脚本循环遍历html / php / js文件以构建已使用资源的列表

As some of my websites have progressed, the server has become cluttered with files no longer in use be it due to versioning, jquery plugins no longer being used, etc...

I'm thinking about writing a script using grep with some regex but if theres already something that exists, it would make things easier.

Can someone point me in the right direction of a script / program that I can feed a listing of html / php / js files that could loop through them, reading the code and tell me what .php, .js, .jpg, etc... files are included?

The script could look at src='', include(), require(), etc...

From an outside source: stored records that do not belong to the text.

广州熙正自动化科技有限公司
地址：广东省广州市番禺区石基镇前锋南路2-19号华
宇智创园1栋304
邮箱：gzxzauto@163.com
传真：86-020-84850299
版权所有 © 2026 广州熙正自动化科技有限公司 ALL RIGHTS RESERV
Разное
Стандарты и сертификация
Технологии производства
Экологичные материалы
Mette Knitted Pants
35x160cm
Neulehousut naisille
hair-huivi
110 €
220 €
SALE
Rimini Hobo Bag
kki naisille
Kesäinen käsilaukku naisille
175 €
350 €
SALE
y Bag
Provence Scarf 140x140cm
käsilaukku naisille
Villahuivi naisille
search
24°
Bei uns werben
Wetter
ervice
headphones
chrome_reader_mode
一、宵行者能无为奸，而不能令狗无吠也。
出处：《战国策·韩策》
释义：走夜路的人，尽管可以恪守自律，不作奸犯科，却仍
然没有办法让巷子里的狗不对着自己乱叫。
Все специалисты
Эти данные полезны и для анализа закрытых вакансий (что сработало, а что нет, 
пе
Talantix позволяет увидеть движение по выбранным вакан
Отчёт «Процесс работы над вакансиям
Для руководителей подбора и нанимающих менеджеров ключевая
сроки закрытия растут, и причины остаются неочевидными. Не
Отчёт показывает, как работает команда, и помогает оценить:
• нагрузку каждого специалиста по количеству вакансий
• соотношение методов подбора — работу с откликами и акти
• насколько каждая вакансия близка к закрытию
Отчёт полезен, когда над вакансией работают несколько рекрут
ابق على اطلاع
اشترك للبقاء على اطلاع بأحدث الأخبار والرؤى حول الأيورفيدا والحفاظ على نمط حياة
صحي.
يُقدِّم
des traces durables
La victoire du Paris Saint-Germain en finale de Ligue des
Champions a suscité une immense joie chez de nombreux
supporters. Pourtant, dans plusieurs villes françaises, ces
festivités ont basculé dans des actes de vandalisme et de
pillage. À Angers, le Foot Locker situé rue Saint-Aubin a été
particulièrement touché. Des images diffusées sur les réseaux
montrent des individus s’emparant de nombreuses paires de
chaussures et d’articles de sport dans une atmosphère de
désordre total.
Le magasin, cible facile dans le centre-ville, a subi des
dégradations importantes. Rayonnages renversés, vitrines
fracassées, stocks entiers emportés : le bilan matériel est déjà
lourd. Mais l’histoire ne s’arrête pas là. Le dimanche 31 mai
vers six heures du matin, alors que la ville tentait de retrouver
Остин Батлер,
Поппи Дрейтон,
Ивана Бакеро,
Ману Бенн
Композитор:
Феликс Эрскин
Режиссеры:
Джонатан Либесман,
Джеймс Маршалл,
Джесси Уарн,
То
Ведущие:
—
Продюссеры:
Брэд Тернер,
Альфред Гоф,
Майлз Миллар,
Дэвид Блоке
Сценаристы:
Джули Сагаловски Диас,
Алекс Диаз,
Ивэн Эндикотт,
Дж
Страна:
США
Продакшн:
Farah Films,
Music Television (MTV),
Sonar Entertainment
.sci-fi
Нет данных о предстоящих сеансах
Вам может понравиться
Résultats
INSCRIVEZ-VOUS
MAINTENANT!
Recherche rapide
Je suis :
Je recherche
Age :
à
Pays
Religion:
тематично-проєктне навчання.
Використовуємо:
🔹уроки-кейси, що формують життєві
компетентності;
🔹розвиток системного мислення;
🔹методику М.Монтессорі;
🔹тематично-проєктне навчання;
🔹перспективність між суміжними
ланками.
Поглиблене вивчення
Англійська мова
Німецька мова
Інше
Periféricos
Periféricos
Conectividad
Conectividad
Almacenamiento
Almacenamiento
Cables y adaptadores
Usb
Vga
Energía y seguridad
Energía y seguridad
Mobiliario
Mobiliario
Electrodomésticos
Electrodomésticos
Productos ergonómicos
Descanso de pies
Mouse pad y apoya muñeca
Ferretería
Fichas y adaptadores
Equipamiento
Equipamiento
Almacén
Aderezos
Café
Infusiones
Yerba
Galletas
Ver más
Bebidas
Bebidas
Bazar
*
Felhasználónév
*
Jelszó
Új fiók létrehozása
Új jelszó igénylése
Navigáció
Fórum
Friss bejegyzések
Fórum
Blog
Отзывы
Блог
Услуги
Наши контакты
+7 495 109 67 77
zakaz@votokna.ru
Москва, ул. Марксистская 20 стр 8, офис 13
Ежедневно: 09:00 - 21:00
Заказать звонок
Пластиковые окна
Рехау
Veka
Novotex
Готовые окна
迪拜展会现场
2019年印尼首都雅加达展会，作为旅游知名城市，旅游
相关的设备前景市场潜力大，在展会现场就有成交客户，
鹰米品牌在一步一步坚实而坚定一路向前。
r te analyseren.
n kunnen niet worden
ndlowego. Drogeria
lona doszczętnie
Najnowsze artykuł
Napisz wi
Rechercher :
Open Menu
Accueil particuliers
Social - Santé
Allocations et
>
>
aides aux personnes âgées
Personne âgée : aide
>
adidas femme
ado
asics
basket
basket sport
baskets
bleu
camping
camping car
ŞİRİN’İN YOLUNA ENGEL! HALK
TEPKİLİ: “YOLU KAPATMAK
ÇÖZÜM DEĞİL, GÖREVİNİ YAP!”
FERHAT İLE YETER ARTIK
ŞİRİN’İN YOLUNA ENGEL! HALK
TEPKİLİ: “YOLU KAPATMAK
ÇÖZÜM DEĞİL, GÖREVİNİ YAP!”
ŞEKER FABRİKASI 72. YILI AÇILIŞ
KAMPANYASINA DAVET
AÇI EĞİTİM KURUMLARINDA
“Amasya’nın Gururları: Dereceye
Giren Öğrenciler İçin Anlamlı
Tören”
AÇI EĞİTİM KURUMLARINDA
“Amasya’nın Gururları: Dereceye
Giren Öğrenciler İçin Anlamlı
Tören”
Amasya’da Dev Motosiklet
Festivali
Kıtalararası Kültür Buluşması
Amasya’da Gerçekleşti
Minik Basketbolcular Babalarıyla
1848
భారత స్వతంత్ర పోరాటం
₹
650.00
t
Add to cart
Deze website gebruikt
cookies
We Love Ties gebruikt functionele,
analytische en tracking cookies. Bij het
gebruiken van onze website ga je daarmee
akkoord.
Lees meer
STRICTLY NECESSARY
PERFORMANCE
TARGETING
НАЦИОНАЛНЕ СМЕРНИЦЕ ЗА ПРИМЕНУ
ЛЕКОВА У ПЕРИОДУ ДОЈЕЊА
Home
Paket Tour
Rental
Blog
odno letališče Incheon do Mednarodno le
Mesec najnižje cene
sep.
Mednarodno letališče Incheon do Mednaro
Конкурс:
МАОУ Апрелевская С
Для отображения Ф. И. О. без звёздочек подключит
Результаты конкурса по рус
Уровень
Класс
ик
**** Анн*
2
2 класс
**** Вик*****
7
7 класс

I'm not looking for someone to do it for me; just a starting point on how to proceed or if something already exists.

for images, scripts etc you can use firebug for firefox (just click the net tag)

In php you could use "var_dump( get_included_files() )" (at the end of your code) to get all included files for that particular page.

This thread might give you some answers although probably only works for Java.

Know that javascript code might include few more js/css files in not so grep-friendly way:

var extraScript = document.createElement('script');
extraScript.src = scriptUrl;
document.head.appendChild(extraScript);

//or
document.write('<script src="' + scriptUrl + '"></script>');

Also php include*() may also use variable or expression which is also impossible to grep as it needs to be executed.

To counter all that you should use javascript to parse rendered HTML after all other js has been executed or use firebug (Net tab) or Chrome dev tools, and for PHP use get_included_files() to get list of included php files, and write finds into a file or db or whatever...Doing this may take a while.

I'm not sure if such a solution already exists for PHP (probably), but if I find it I'll let you know.